Displays a list of files and subdirectories in a directory.

DIR [drive:][path][filename] [/P] [/W] [/D] [/A[[:]attributes]] [/O[[:]sortorder]] [/T[[:]timefield]] [/S] [/B] [/L] [/N] [/X] [/C]
[drive:][path][filename] Specifies drive, directory, and/or files to list.
/A Displays files with specified attributes.
attributes A Files ready for archiving
  D Directories
  H Hidden files
  I Not content indexed files
  L Reparse points (i.e. symbolic links and junctions) (2, 3)
  R Read-only files
  S System files
  - Prefix meaning not
/B Uses bare format (no heading information or summary).
/C Display the thousand separator in file sizes.
This is the default. Use /-C to disable display of separator.
/D Same as wide but files are list sorted by column.
/L Uses lowercase.
/N New long list format where filenames are on the far right.
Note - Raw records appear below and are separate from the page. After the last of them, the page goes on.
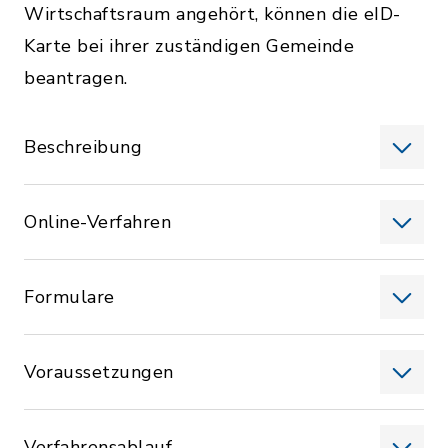
Wirtschaftsraum angehört, können die eID-
Karte bei ihrer zuständigen Gemeinde
beantragen.
Beschreibung
Online-Verfahren
Formulare
Voraussetzungen
Verfahrensablauf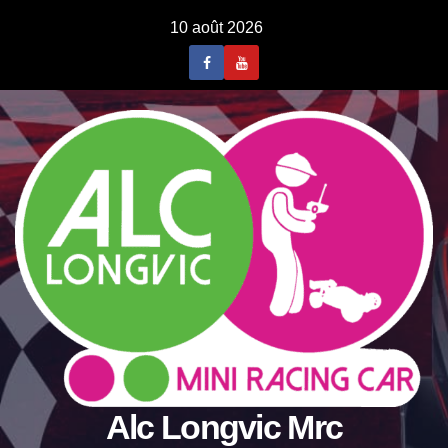
Skip
10 août 2026
to
content
Alc Longvic Mrc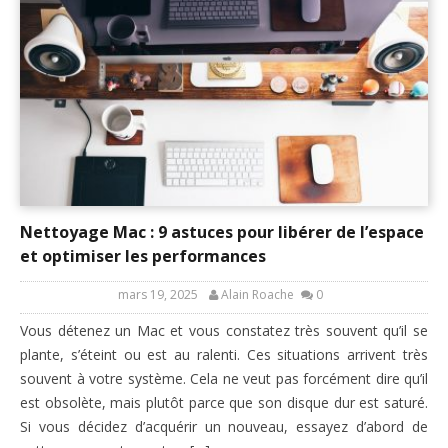
Nettoyage Mac : 9 astuces pour libérer de l’espace
et optimiser les performances
mars 19, 2025
Alain Roache
0
Vous détenez un Mac et vous constatez très souvent qu’il se
plante, s’éteint ou est au ralenti. Ces situations arrivent très
souvent à votre système. Cela ne veut pas forcément dire qu’il
est obsolète, mais plutôt parce que son disque dur est saturé.
Si vous décidez d’acquérir un nouveau, essayez d’abord de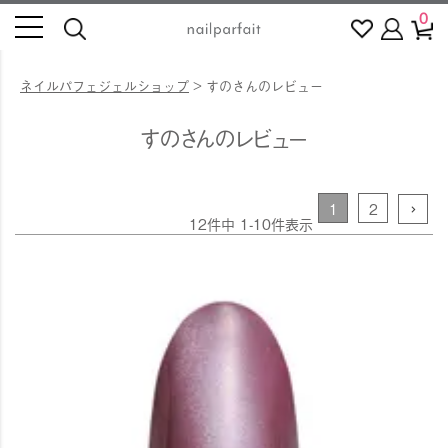
0
ネイルパフェジェルショップ
すのさんのレビュー
すのさんのレビュー
1
2
12
件中
1
-
10
件表示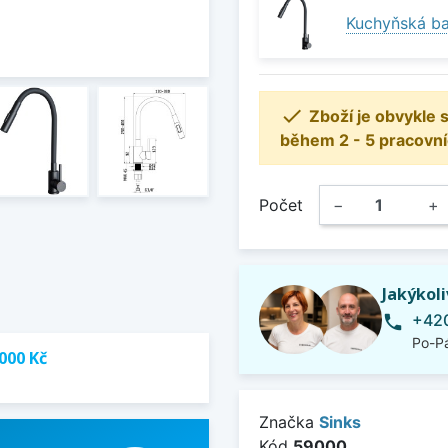
Kuchyňská ba

Zboží je obvykle
během 2 - 5 pracovní
Počet
−
+
Jakýkol
+420
phone
Po-Pá
000 Kč
Značka
Sinks
Kód
59000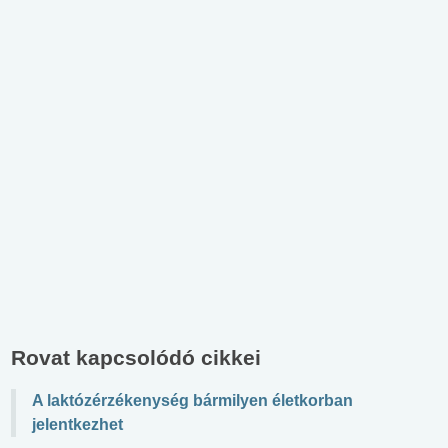
Rovat kapcsolódó cikkei
A laktózérzékenység bármilyen életkorban
jelentkezhet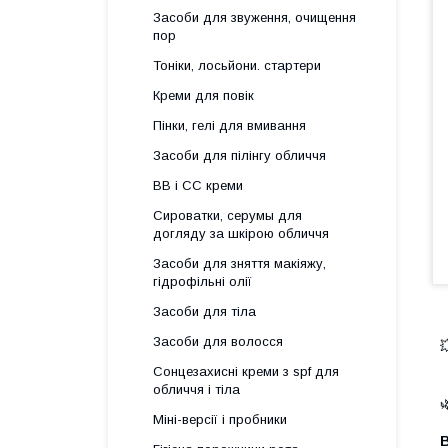
Засоби для звуження, очищення
пор
Тоніки, лосьйони. стартери
Креми для повік
Пінки, гелі для вмивання
Засоби для пілінгу обличчя
BB і СС креми
Сироватки, серумы для
догляду за шкірою обличчя
Засоби для зняття макіяжу,
гідрофільні олії
Засоби для тіла
Засоби для волосся

Сонцезахисні креми з spf для
обличчя і тіла

Міні-версії і пробники
В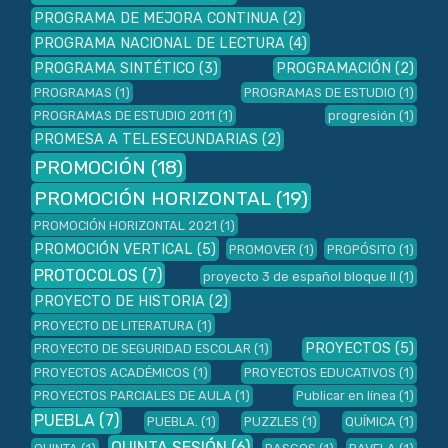
PROGRAMA DE MEJORA CONTINUA
(2)
PROGRAMA NACIONAL DE LECTURA
(4)
PROGRAMA SINTÉTICO
(3)
PROGRAMACIÓN
(2)
PROGRAMAS
(1)
PROGRAMAS DE ESTUDIO
(1)
PROGRAMAS DE ESTUDIO 2011
(1)
progresión
(1)
PROMESA A TELESECUNDARIAS
(2)
PROMOCIÓN
(18)
PROMOCIÓN HORIZONTAL
(19)
PROMOCIÓN HORIZONTAL 2021
(1)
PROMOCIÓN VERTICAL
(5)
PROMOVER
(1)
PROPÓSITO
(1)
PROTOCOLOS
(7)
proyecto 3 de español bloque II
(1)
PROYECTO DE HISTORIA
(2)
PROYECTO DE LITERATURA
(1)
PROYECTOS
(5)
PROYECTO DE SEGURIDAD ESCOLAR
(1)
PROYECTOS ACADÉMICOS
(1)
PROYECTOS EDUCATIVOS
(1)
PROYECTOS PARCIALES DE AULA
(1)
Publicar en línea
(1)
PUEBLA
(7)
PUEBLA.
(1)
PUZZLES
(1)
QUÍMICA
(1)
QUINTA SESIÓN
(6)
/O List by files in sorted order.
sortorder D By date & time (earliest first)
  E By extension (alphabetic)
  G Group directories first
  N By name (alphabetic)
  S By size (smallest first)
  - Prefix to reverse order
/P Pauses after each screenful of information.
/Q Displays the owner of the file.
/R Displays alternate data streams of the file.
/S Displays files in specified directory and all subdirectories.
/T Controls which time field displayed or used for sorting.
timefield A Last Access
  C Creation
  W Last Written
/W Uses wide list format.
/X This displays the short names generated for non-8dot3 file names.
The format is that of /N with the short name inserted before the long name.
If no short name is present, blanks are displayed in its place.
/4 Displays four-digit years.
Notes: 1: Switches may be preset in the DIRCMD environment variable.
Override preset switches by prefixing any switch with - (hyphen) — for example, /-W.
As explained in my "general" DIR page, safer ways to override are either first setting a switch and then override it (e.g. /W/-W), or temporarily resetting DIRCMD.
  2: Though officially introduced in Windows 7, the /A:L switch works in Windows 2000 and later (info provided by "Explorer").
Unfortunately, the output for this switch doesn't distinguish between junctions, symbolic links or mount points (but does display the reparse point type in its output).
  3: See my TrueName.bat and TrueName.exe for examples using DIR /A:L to find reparse points.